Modes of Propagation in an Optical Fibre

[TwoHats]

I'm having trouble understanding why only certain angles of propagation can transmit down an optical fibre. My lecturer produces this formula for the allowed angles:

\sin \theta = p \frac{\lambda}{2dn}

where \theta is the angle of the ray from the optical axis
\lambda the wavelength of light
d is the diameter of the fibre
n it's refractive index
and p is some integer

without any derivation saying only that the 'waves must interfere constructively'

I guess this is to do with the optical path difference being an integer number of wavelengths. However I don't understand at which point they interfere constructively nor which beams it is that are interfering.

Does this formula mean that if incident light at all angles only the angles that satisfy the above condition will emerge? Or does it mean that I must be careful to only allow these modes through else my signal will be destroyed?

 

[Andy Resnick]

I agree, it's questionable logic. The (apparent) idea is to treat light within an optical fiber as rays which reflect off the core-cladding interface. The length of the path from one side of the fiber to the other is d*sin(theta), the wavelength of light in the core is lambda/n, etc.

Unfortunately, the phrase "only certain angles of propagation can transmit down an optical fibre" is misleading, because when discussing electromagnetic propagation in waveguides it makes more sense to say "certain *modes* can transmit down an optical fibre"- the meaning is different, and modes, a wave concept, is more appropriate for spatially confined light than ray concepts.

 

[chrisbaird]

The ray is bouncing back and forth inside the fiber as it travels down: /\/\/\/\/, so it is interfering with itself. After the ray has bounced twice, it is going in the same direction and the peak of this bounced-twice ray must line up with the peak of the unbounced wave or they will destructively interfere and give you no total wave.

In reality, as Andy said, electromagnetic waves are not just rays, but are oscillations in a three-component electric and a three-component magnetic field. The more accurate picture is that of oscillating fields traveling down the waveguide, so that an optical fiber only supports modes of oscillation when the transverse part of the oscillating fields forms standing waves.

 

[myx360]

Hi, this may sound silly, but I'm struggling on a really fundamental part of this equation and its winding me up silly! I understand the fact that it's about the pathlengths and the two waves interfering all just fine but...

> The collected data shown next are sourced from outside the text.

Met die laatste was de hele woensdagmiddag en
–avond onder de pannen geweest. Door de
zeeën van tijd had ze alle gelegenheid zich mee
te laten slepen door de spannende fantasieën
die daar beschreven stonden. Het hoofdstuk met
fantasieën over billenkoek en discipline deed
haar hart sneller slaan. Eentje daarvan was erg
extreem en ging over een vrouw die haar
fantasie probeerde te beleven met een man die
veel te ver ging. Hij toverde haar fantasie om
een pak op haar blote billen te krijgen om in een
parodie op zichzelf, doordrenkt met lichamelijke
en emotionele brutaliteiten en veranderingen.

Why is it that d*sin(theta) is the path length? My SohCahToa says no! Isn't d the side length of the triangle opposite to the angle we're given, thus making it the denominator when we pull it over onto the same side as the sine function?

(Or to put it more clearly, I simply cannot see how d is the hypotenuse)

OP we clearly have the same lecturer, since I have been given exactly no derivation aswell.